No one wants to visit a hospital or GP practice only to leave with an infection. Over the past century, we have discovered numerous ways in which infections are transmitted and how people become infected in various healthcare settings. These discoveries have led to the development of protocols that help doctors and other healthcare professionals prevent infections in healthcare settings.

Hand Washing

Washing hands is the most basic way healthcare professionals prevent the transmission of pathogens from one patient to another and from surfaces to patients. Healthcare professionals handle lots of items and touch many surfaces during their shifts. 

Even though healthcare facilities are sanitised regularly, the number of patients walking through them prevents them from being completely pathogen-free. Hand washing prevents these pathogens from reaching patients.

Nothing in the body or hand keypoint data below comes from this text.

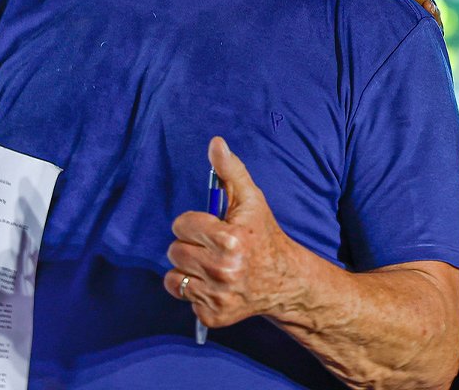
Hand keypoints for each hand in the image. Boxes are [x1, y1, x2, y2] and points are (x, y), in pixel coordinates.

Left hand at [165, 137, 306, 328]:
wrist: (284, 281)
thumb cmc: (263, 235)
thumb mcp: (251, 200)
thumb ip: (230, 171)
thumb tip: (215, 142)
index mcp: (230, 240)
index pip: (182, 224)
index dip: (194, 223)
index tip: (210, 227)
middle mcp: (223, 270)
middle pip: (175, 250)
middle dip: (190, 245)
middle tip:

Healthcare professionals also combine hand washing with regular sanitising and gloves to further protect their patients, especially when dealing with situations where patients are highly infectious.

Using Physical Barriers

Maintaining a safe physical distance and creating a sterile environment for medical procedures is vital in preventing illnesses in hospital settings. Safe physical distances prevent the transmission of airborne and respiratory illnesses, especially when pathogens are highly infectious. We saw physical barriers used extensively during the pandemic, with research showing that they help prevent infections in these settings.

A sterile environment is crucial regardless of the procedure. Physical barriers start with the masks and personal protective equipment doctors and other practitioners wear and extend to curtains that create partitions during patient care and management. 

Antimicrobial curtains have become widely used in such settings in recent years, with disposable ones preventing illnesses and saving time in different healthcare settings. The medical curtains from medical-supermarket.com, for example, are easy to use and hook up, and they can be disposed of safely once their use has been exhausted.

Use of Single-use Equipment

As the name implies, single-use medical equipment is only meant to be used once and then discarded. This equipment includes those that come into contact with transmitting body fluids like blood and saliva. Examples of such equipment include syringes and needles.

Because this equipment comes into contact with body fluids that can transmit infections, it should be discarded appropriately after use. In most cases, they are destroyed immediately after use and then incinerated later, killing all pathogens they may be carrying.

Sterilisation

Even with most of the equipment used in hospitals being single-use only, sanitization is still used to prevent infection in some instances and for different types of hospital equipment. Medical equipment is sterilised in various ways, including using UV light, ethylene oxide, steam, radiation, dry heat, hydrogen peroxide and chlorine dioxide. Such sterilized equipment is then used in sterile settings where the risk of infections is high. Additionally, equipment can also be used in other settings, with the level of sterilization required determined by specific circumstances. For example, clothing worn by patients and doctors would be cleaned by Industrial Washing Equipment to sterilize hospital clothing to prevent the spread of infection and disease from one patient to the next, and to keep up with hygiene rules and regulations to create a clean and safe environment for everyone.

In healthcare, preventing infections is essential for doctors and other professionals. Doing so is especially important when single or multiple patients present with serious or highly infectious illnesses. Regardless, doctors and healthcare professionals must prevent infections in all instances.